Universellement connue, la ruse du Cheval, qui mit fin à la guerre de Troie après dix ans de combats, n'est pas mentionnée dans l'Iliade (laquelle s'arrête aux funérailles d'Hector) et ne fait l'objet que de quelques vers de l'Odyssée. Les zones d'ombre entourant cet épisode fameux autorisent donc toutes les extrapolations littéraires. L'auteur italien Sergio Claudio Perroni a ainsi imaginé ce qui a pu se passer dans le ventre du cheval de bois entre le moment où les soldats grecs y pénètrent, et celui où ils en sortent pour abattre la cité du roi Priam...
"Dans le ventre" m'a offert deux heures de lecture agréables en compagnie de trois souverains légendaires : Épéios, Néoptolème et Ulysse, qui à eux seuls occupent presque tout l'espace de ce huis-clos mythologique qui, par certains aspects, ressemble à une pièce de théâtre. J'y ai trouvé ce que j'étais venu y chercher, mais je relèverais tout de même deux gros points noirs qui, sans aller jusqu'à gâcher l'expérience de lecture, m'empêcheront de recommander chaudement cet ouvrage à d'autres lecteurs :
Premier point : les notes de bas de page. Il serait temps de réclamer un moratoire contre la prolifération de ces parasites dans les oeuvres littéraires. À vrai dire je ne vois guère que deux cas, hors ouvrages universitaires, où elles ont leur place : 1/ le traducteur peut être amené à expliciter une allusion ou une référence évidente dans la langue d'origine, mais obscure pour des lecteurs issus d'une autre culture ; 2/ Si l'auteur s'appelle Terry Pratchett, ses notes de bas de page pleines d'humour participant d'un jeu avec le lecteur. Ici nous ne sommes dans aucun de ces deux cas. Si l'auteur croit que son lecteur ignore qui est Arès, il y a toujours moyen d'intégrer l'information subtilement dans la narration, au lieu de nous imposer un "Dieu de la guerre" en renvoi ; le summum de l'absurde étant atteint lorsque des informations effectivement données dans la narration sont répétées en note de bas de page : par exemple la phrase "C'est Néoptolème, le jeune guerrier, le fils orphelin d'Achille" est agrémentée d'un renvoi qui nous dit : "Fils d'Achille" ! C'est le genre de chose qui a le don de me mettre d'emblée dans de mauvaises conditions de lecture, même si, fort heureusement, cette manie de l'auteur (ou de l'éditeur d'origine ?) s'estompe au fur et à mesure que le texte avance.
Second point : le prix de vente. "Dans le ventre" n'est pas un roman : avec ses 120 pages bien aérées, il s'agit précisément d'une novella, voire, si l'on s'en tient au faible nombre de personnages et de l'unité de lieu, d'une longue nouvelle.
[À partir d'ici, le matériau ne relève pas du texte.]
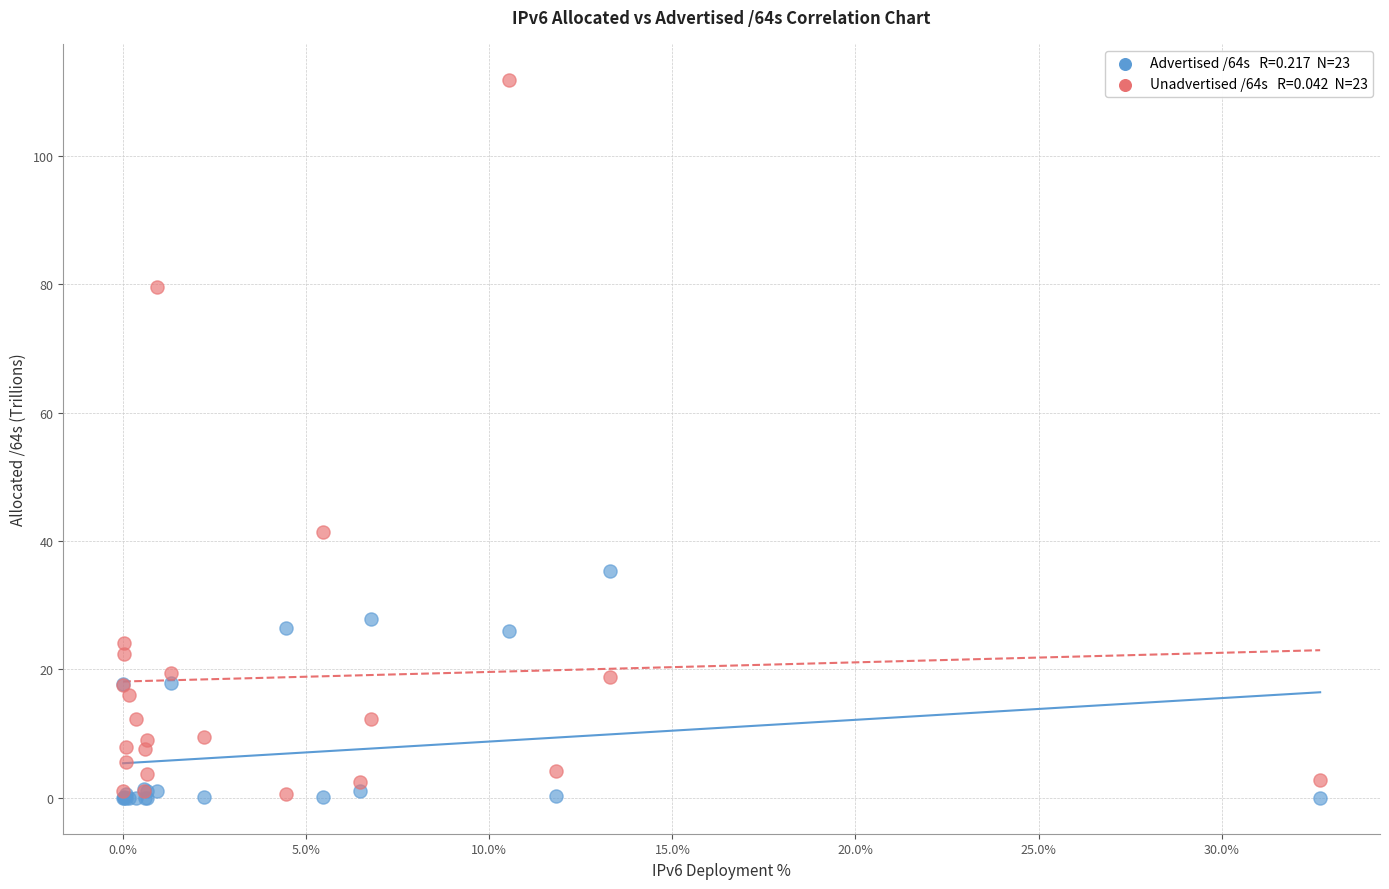

Across all series, what Y value is closest to 55?

41.5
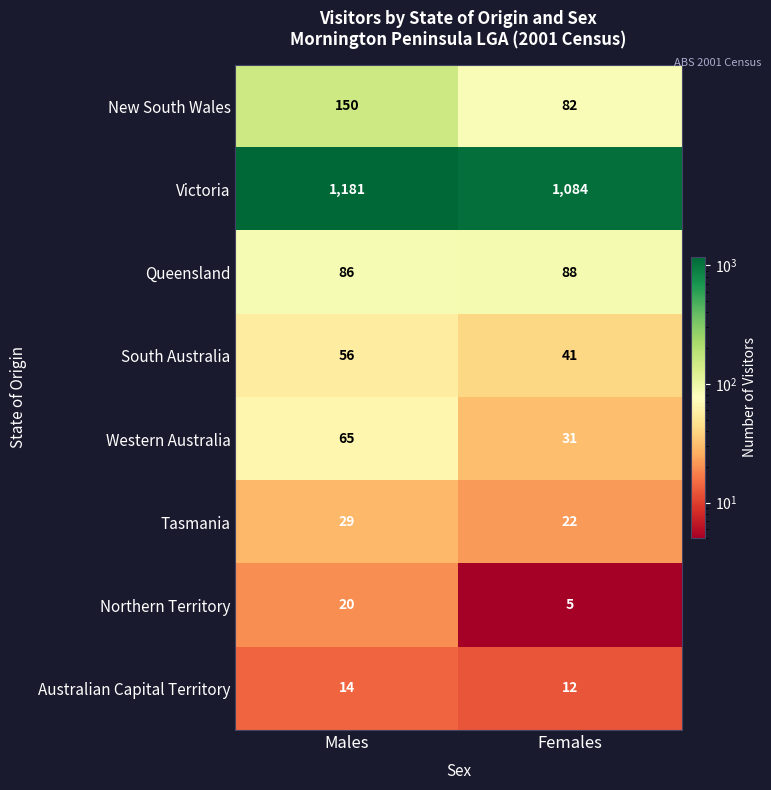

Which category has the highest value in the Tasmania series?

Males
Or ce livre est commercialisé au prix de 18 euros, comme un roman grand format de 300, 400 pages ou davantage ! À titre de comparaison, les novellas de la collection "Une heure lumière" du Belial' ou celles des regrettées éditions Griffe d'Encre coûtent environ 9 euros... soit le prix que le bon sens attribue spontanément à des ouvrages de ce type. J'ai acheté mon exemplaire d'occasion, pour 5 euros, et j'estime avoir fait une bonne affaire ; mais qui irait miser 18 euros sur une novella de 120 pages écrite par un inconnu ? Une telle politique de prix revient à condamner cet ouvrage à l'échec commercial (ce n'est sans doute pas un hasard si huit mois après sa sortie je suis son premier lecteur sur Babelio) et cet auteur italien, dont il s'agit de la première parution en France, à rester inconnu par chez nous...
Hormis ces deux gros points noirs sur lesquels je me suis appesanti, il s'agit donc d'une variation plutôt réussie sur un épisode majeur de la Guerre de Troie, et une preuve supplémentaire, s'il en était besoin, que l'on peut toujours trouver de nouvelles choses à faire dire aux mythes antiques.